The 260M checkpoint for M2-BERT-large from the paper Monarch Mixer: A Simple Sub-Quadratic GEMM-Based Architecture.

Check out our GitHub for instructions on how to download and fine-tune it!

How to use

You can load this model using Hugging Face AutoModel:

from transformers import AutoModelForMaskedLM
mlm = AutoModelForMaskedLM.from_pretrained('alycialee/m2-bert-260M', trust_remote_code=True)

This model uses the Hugging Face bert-base-uncased tokenizer:

from transformers import BertTokenizer
tokenizer = BertTokenizer.from_pretrained('bert-base-uncased')
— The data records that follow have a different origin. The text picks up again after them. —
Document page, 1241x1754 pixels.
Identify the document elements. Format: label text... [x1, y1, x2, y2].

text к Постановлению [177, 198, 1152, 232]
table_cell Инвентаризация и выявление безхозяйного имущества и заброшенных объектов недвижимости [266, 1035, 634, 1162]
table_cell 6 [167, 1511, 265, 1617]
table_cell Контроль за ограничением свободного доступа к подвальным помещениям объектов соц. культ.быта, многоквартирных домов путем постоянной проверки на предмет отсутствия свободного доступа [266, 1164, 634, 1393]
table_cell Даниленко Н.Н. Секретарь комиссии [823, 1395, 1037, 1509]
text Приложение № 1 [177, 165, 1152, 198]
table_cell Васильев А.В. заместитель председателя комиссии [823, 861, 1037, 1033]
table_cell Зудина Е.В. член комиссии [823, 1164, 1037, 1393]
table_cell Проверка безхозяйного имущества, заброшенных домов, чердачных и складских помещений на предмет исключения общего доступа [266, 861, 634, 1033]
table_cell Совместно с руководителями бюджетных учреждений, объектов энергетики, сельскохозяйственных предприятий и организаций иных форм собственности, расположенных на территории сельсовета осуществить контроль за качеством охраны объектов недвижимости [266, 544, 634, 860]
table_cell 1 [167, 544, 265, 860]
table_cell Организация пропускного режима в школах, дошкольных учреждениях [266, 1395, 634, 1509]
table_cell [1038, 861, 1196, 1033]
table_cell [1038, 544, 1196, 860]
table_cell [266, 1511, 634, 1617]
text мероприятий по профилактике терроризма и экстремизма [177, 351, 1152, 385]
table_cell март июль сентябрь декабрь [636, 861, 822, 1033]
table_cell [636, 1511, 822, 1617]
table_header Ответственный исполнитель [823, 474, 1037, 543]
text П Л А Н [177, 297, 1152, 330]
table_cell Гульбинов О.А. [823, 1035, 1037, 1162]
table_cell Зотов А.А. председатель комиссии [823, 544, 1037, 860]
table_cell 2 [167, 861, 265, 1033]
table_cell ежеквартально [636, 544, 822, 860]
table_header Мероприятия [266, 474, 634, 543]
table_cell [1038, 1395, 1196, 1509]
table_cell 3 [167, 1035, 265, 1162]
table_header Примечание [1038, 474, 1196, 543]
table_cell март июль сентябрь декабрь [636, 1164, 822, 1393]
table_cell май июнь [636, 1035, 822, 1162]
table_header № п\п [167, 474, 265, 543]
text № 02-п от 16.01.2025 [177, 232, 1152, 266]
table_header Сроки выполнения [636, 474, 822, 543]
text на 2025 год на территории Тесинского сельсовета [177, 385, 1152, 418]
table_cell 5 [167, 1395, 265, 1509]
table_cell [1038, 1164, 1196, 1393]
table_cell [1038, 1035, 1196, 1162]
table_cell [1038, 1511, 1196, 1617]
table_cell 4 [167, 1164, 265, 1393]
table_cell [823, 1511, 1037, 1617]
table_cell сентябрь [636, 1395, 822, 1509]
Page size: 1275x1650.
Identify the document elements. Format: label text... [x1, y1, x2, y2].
You can use this model with a pipeline for masked language modeling:

from transformers import AutoModelForMaskedLM, BertTokenizer, pipeline

tokenizer = BertTokenizer.from_pretrained('bert-base-uncased')
mlm = AutoModelForMaskedLM.from_pretrained('alycialee/m2-bert-260M', trust_remote_code=True)

unmasker = pipeline('fill-mask', model=mlm, tokenizer=tokenizer)
unmasker('Every morning, I enjoy a cup of [MASK] to start my day.')

Remote Code

This model requires trust_remote_code=True to be passed to the from_pretrained method. This is because we use custom PyTorch code (see our GitHub). You should consider passing a revision argument that specifies the exact git commit of the code, for example:

mlm = AutoModelForMaskedLM.from_pretrained(
   'alycialee/m2-bert-260M',
   trust_remote_code=True,
   revision='e8d17ae',
)

Configuration

Note use_flash_mm is false by default. Using FlashMM is currently not supported. Using hyena_training_additions is turned off.